Chinese language AI lab DeepSeek is likely to be getting the majority of the tech business’s consideration this week. However one in every of its high home rivals, Alibaba, isn’t sitting idly by.
Alibaba’s Qwen workforce on Monday launched a brand new household of AI fashions, Qwen2.5-VL, that may carry out quite a lot of textual content and picture evaluation duties. The fashions can parse recordsdata, perceive movies, and rely objects in photos, in addition to management a PC — much like the mannequin powering OpenAI’s not too long ago launched Operator.
Per the Qwen workforce’s benchmarking, the perfect Qwen2.5-VL mannequin beats OpenAI’s GPT-4o, Anthropic’s Claude 3.5 Sonnet, and Google’s Gemini 2.0 Flash on a variety of video understanding, math, doc evaluation, and question-answering evaluations.

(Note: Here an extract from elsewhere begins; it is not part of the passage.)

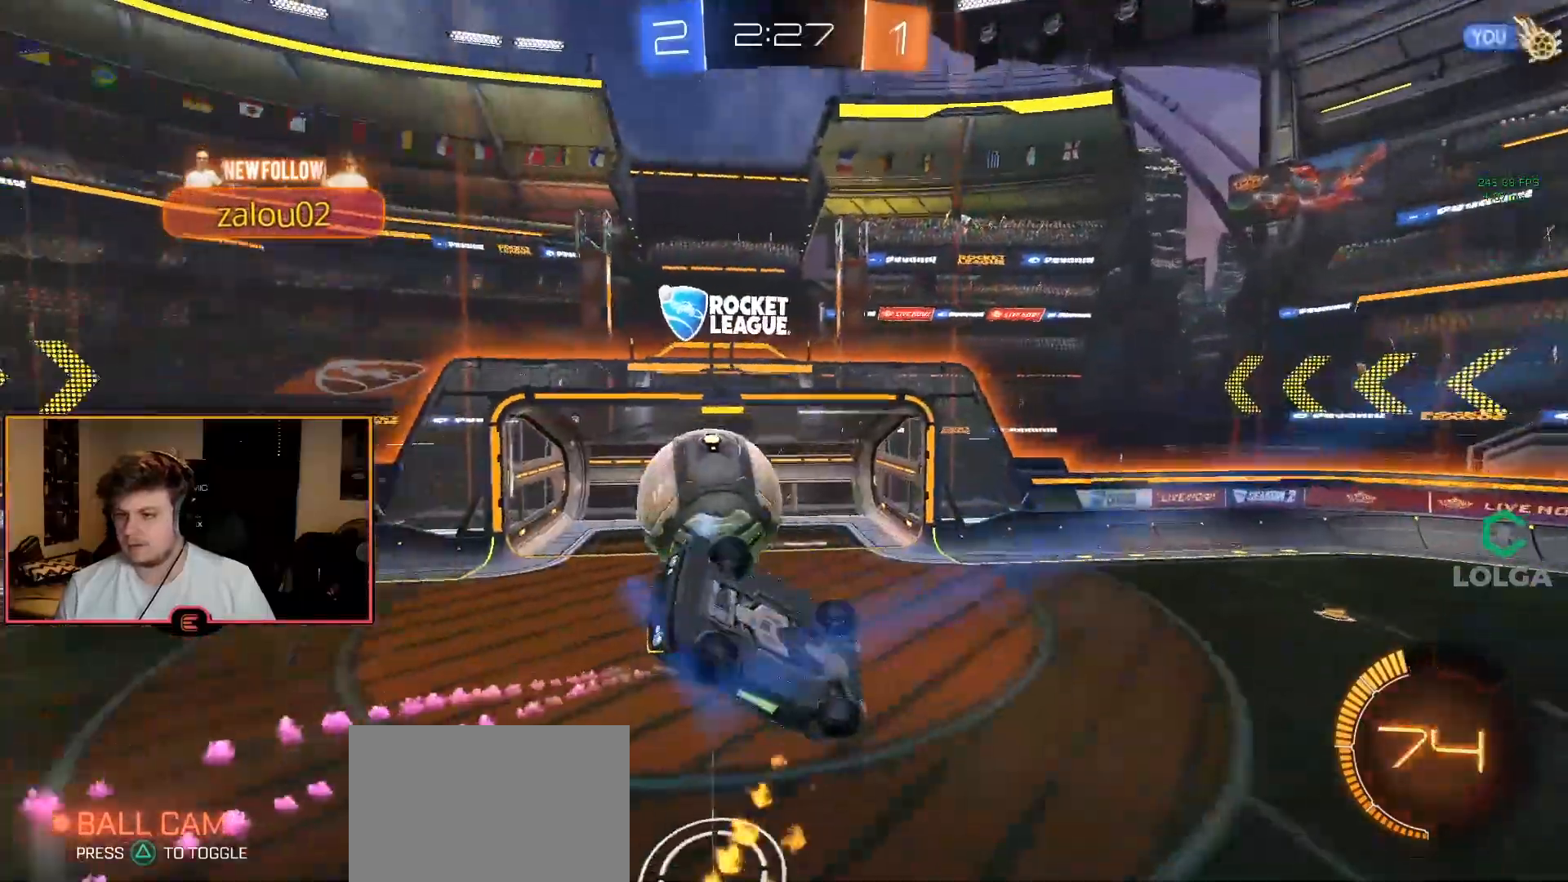
{"buttons": ["L2", "R1"], "left_stick": "center", "right_stick": "center", "events": [[33, "left_stick", "down"], [100, "L2", "up"], [133, "left_stick", "down-right"], [217, "R1", "down"], [233, "left_stick", "right"], [433, "L2", "down"], [433, "left_stick", "center"]]}
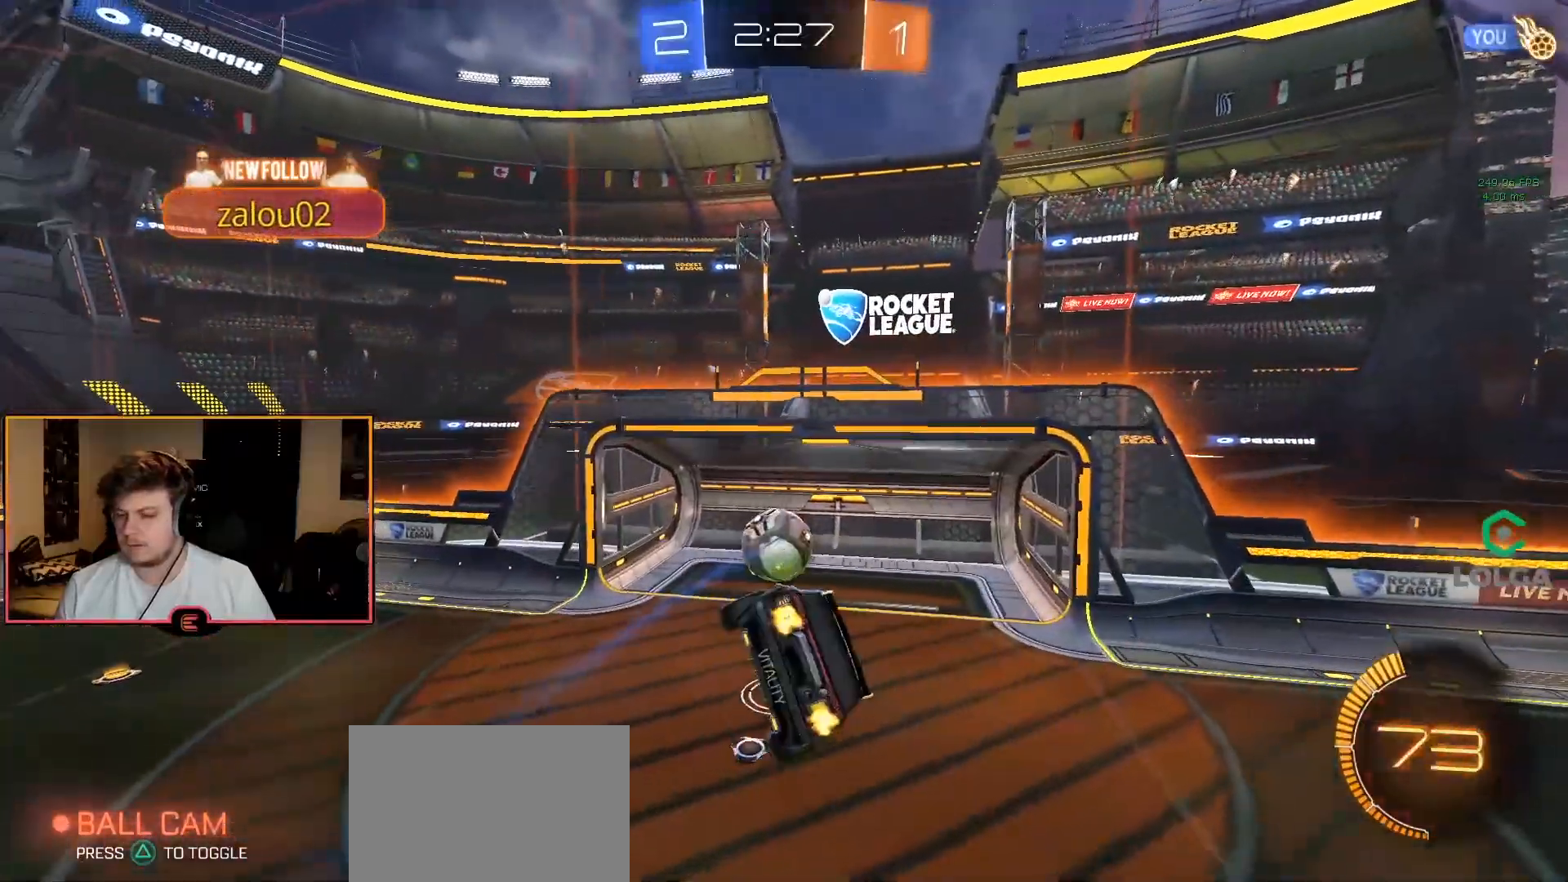
{"buttons": ["L2"], "left_stick": "center", "right_stick": "center", "events": [[183, "TRIANGLE", "down"], [267, "TRIANGLE", "up"], [333, "TRIANGLE", "down"], [433, "R1", "up"], [450, "TRIANGLE", "up"]]}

Qwen2.5-VL, which is obtainable to check in Alibaba’s Qwen Chat app and to obtain from AI dev platform Hugging Face, can analyze charts and graphics, extract knowledge from scans of invoices and types, and “comprehend” multiple-hours-long movies, the Qwen workforce says. Qwen2.5-VL also can acknowledge “IPs from movie and TV sequence, in addition to all kinds of merchandise,” per the workforce — suggesting that the fashions may’ve been skilled partly on copyrighted works.
Qwen2.5-VL, being AI developed by a Chinese language firm, has sure restrictions on the subjects it can talk about — at the least in Qwen Chat. After I requested the biggest and most succesful Qwen2.5-VL mannequin, Qwen2.5-VL-72B, to speak about “Xi Jinping’s errors,” Qwen Chat threw an error message.
China’s web regulator benchmarks many fashions developed within the nation to make sure their responses “embody core socialist values.” Many Chinese language AI methods decline to reply to subjects which may elevate the ire of regulators, reminiscent of Taiwan’s autonomy.
One among Qwen2.5-VL’s extra attention-grabbing options is its skill to work together with software program — each on PCs and cellular units. A video posted on X by Philipp Schmid, a technical lead at Hugging Face, Qwen2.5-VL launching the Reserving.com app for Android and reserving a flight from Chongqing to Beijing.
Don’t Miss @Alibaba_Qwen 2.5 VL! Regardless of all of the Deepseek Hype, Qwen simply dropped the perfect open Multimodal! Qwen 2.5 VL is a Imaginative and prescient Language Mannequin that may management your pc, much like the @OpenAI operator, extract structured data from charts, and extra!!
TL;DR;
3️⃣… pic.twitter.com/GeEGVdl0tI— Philipp Schmid (@_philschmid) January 27, 2025
Within the video under, a Qwen2.5-VL mannequin controls apps on a Linux desktop — however doesn’t appear to perform a lot past switching tabs. Maybe tellingly, Qwen’s benchmarking exhibits Qwen2.5-VL scoring poorly on OSWorld, a benchmark that tries to imitate an actual pc atmosphere.
LMAO Qwen 2.5 VL can carry out Laptop Use, out of the field, taking up OpenAI Operator HEAD ON! 🐐 pic.twitter.com/lwMECXzNSu
— Vaibhav (VB) Srivastav (@reach_vb) January 27, 2025
The 2 smaller, much less refined fashions within the Qwen2.5-VL sequence, Qwen2.5-VL-3B and Qwen2.5-VL-7B, can be found underneath a permissive license. The flagship Qwen2.5-VL-72B, nevertheless, is underneath Alibaba’s customized license, which requires that corporations and devs with greater than 100 million month-to-month energetic customers request permission from Qwen/Alibaba earlier than deploying the mannequin commercially.